— Your assignment —
Return the lines below in which the string "polar" occurs.

··· Data listing

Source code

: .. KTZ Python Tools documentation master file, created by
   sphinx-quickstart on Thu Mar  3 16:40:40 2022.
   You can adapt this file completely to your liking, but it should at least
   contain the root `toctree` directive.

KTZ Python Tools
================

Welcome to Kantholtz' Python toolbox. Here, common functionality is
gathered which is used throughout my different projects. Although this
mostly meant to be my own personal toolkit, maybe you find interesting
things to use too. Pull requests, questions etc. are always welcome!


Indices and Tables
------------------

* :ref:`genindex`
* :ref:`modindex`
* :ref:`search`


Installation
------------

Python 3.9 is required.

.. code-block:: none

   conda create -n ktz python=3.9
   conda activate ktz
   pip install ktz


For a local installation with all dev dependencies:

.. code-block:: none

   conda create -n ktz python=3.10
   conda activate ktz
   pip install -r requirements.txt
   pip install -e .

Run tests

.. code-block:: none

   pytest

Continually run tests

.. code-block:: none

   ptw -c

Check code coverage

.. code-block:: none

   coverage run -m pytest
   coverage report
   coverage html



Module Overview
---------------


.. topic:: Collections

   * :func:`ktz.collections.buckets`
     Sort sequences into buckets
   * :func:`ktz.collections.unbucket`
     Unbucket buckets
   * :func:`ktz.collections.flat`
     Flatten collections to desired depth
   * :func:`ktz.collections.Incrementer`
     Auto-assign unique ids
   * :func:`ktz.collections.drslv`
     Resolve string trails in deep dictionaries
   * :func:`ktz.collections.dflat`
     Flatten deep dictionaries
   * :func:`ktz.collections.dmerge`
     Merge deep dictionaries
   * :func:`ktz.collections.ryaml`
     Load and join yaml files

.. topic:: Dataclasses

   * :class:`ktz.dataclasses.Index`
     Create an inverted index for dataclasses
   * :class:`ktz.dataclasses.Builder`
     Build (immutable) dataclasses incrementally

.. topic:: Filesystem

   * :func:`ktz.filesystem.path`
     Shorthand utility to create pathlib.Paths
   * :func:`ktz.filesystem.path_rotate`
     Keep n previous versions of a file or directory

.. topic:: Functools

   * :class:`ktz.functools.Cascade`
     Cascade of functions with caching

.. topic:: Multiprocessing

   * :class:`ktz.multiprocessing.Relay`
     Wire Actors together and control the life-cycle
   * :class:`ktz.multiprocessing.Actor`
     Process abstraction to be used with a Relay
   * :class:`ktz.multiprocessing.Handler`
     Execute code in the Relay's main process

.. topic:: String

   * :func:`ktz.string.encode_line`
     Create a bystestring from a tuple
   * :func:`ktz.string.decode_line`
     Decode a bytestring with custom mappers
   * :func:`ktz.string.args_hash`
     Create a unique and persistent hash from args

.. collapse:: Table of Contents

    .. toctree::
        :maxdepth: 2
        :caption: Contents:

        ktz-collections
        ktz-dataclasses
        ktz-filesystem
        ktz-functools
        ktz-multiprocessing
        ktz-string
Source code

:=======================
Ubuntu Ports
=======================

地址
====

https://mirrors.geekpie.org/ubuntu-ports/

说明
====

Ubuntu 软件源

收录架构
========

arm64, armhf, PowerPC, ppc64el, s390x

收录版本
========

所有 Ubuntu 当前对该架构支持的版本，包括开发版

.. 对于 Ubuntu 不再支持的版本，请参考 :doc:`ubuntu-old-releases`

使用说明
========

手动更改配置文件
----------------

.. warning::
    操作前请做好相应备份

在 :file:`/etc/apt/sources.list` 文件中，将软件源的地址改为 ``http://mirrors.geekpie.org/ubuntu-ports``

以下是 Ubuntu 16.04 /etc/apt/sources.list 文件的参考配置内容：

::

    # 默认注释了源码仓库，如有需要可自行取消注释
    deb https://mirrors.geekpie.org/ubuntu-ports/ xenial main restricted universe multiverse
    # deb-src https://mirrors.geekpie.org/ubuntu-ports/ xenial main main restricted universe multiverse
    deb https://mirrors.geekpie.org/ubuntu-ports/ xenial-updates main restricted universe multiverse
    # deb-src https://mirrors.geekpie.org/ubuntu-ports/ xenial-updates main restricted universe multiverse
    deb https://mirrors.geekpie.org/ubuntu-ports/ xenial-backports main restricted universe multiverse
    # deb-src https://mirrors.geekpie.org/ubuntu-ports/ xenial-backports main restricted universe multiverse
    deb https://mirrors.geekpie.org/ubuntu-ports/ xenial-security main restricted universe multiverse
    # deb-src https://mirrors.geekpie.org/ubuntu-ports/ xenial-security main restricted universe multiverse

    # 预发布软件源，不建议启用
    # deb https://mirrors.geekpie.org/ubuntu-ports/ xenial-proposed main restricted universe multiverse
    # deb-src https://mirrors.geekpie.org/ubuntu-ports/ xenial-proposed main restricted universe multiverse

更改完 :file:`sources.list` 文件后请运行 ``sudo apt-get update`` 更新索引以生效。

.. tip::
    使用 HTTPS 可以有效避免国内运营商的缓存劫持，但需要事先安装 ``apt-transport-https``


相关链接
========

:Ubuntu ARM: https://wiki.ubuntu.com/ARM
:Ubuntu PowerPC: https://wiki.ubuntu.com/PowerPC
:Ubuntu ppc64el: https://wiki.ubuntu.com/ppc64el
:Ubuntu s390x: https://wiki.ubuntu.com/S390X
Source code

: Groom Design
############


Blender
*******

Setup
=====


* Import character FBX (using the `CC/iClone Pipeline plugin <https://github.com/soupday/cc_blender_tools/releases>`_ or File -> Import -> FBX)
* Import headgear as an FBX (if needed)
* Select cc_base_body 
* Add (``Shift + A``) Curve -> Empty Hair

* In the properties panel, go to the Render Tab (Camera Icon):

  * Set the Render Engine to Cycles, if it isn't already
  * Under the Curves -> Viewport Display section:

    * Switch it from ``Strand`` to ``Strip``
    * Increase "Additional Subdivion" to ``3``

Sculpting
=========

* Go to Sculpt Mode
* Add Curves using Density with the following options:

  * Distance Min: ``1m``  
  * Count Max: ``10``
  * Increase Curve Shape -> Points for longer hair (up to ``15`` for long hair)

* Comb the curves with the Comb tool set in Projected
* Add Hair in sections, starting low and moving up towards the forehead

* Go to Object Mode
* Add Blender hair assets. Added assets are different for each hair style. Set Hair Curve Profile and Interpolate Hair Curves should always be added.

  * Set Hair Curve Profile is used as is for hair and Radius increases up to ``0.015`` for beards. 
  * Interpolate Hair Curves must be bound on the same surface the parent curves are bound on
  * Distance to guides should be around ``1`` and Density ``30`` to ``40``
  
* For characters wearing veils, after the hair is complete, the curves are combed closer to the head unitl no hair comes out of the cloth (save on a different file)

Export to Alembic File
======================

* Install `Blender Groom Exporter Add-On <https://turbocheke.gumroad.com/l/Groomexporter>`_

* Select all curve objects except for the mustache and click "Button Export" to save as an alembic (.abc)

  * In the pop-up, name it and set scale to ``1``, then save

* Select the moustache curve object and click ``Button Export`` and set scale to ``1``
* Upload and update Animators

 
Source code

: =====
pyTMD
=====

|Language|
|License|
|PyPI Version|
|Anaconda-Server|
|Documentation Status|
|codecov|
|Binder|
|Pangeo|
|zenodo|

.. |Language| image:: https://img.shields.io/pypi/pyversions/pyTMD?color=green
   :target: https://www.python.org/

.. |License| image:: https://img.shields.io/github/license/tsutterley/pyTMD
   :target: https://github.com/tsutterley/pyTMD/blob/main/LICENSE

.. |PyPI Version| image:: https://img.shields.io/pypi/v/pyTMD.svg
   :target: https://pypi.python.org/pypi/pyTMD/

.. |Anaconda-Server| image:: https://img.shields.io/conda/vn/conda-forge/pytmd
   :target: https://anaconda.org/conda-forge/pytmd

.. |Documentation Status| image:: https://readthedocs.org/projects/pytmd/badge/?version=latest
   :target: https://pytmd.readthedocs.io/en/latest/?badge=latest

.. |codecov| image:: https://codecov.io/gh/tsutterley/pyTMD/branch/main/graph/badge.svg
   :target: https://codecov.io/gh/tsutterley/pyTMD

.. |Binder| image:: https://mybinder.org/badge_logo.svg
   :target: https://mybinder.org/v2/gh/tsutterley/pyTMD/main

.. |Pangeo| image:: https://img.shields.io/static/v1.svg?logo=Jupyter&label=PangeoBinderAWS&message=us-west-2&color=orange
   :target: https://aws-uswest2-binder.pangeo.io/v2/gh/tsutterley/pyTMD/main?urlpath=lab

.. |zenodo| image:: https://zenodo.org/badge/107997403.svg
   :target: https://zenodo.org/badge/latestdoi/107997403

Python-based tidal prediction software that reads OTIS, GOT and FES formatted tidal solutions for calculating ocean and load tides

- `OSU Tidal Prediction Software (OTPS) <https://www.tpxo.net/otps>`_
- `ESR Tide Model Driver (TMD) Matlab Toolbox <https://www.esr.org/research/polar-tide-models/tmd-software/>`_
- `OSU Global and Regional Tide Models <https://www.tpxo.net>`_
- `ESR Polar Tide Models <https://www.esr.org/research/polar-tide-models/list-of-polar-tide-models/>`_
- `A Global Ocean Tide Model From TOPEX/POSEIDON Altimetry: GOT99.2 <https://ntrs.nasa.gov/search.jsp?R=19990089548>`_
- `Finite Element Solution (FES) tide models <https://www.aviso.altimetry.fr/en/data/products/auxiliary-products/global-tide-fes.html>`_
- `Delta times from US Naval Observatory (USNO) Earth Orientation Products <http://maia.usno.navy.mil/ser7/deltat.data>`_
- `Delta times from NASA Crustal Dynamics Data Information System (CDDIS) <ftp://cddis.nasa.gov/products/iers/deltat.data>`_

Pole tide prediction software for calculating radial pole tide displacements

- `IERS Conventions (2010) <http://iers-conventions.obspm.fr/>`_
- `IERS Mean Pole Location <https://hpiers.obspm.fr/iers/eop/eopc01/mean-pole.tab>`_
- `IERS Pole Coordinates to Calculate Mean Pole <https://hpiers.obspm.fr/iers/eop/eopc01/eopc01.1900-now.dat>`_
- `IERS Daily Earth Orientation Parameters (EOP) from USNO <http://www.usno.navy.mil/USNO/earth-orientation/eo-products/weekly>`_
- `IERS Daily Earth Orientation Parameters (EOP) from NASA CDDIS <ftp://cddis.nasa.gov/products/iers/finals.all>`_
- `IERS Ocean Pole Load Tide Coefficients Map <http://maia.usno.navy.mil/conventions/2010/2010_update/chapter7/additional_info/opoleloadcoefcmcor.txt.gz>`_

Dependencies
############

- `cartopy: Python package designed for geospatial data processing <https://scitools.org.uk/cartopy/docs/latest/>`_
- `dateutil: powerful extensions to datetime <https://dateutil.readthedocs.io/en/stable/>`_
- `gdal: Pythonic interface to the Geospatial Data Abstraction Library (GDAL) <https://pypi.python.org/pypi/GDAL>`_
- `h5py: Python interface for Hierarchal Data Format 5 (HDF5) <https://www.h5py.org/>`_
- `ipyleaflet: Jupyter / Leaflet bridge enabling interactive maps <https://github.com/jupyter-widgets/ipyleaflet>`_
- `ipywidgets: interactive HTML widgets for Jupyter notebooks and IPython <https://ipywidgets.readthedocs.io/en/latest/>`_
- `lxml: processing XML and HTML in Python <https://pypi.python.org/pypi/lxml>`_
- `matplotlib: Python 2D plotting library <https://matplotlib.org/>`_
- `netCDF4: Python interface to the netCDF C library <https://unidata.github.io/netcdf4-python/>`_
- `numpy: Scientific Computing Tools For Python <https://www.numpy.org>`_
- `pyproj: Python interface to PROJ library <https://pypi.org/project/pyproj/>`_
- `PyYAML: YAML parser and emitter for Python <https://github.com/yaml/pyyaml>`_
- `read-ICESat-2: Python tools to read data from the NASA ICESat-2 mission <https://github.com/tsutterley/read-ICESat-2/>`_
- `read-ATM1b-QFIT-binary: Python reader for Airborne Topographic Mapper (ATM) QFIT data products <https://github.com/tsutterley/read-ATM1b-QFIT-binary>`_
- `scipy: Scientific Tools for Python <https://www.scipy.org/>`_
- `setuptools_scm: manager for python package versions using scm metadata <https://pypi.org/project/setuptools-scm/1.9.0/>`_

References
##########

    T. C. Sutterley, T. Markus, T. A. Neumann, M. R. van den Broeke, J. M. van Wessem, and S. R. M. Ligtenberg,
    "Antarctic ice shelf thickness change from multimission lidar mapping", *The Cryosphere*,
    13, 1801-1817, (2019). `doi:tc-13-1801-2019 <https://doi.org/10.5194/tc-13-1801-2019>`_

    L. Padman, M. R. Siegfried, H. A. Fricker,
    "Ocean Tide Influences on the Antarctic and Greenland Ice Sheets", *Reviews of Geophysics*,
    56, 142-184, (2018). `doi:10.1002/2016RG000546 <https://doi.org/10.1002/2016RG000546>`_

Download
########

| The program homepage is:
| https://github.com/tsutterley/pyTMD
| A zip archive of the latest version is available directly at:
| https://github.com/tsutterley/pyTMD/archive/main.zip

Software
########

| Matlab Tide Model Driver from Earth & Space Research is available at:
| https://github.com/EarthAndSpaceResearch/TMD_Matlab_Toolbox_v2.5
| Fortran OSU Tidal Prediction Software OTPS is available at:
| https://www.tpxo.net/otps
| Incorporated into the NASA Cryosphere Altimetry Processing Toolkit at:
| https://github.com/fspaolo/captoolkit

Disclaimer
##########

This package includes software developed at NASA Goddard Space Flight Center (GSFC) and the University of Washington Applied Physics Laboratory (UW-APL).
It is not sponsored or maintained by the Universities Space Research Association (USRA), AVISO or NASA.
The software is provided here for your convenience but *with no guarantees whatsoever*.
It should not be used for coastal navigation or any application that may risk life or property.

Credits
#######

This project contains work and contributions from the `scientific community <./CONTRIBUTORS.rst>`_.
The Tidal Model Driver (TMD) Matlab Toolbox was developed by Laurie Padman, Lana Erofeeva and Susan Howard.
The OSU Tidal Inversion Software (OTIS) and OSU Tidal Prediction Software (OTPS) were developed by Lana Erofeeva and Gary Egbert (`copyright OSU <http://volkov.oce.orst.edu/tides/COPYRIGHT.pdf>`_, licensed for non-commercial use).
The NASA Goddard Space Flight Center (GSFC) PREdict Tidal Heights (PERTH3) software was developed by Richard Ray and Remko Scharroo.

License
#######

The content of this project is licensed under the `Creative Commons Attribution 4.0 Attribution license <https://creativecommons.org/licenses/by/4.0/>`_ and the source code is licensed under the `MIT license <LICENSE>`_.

······

— Answer section —
- `ESR Tide Model Driver (TMD) Matlab Toolbox <https://www.esr.org/research/polar-tide-models/tmd-software/>`_
- `ESR Polar Tide Models <https://www.esr.org/research/polar-tide-models/list-of-polar-tide-models/>`_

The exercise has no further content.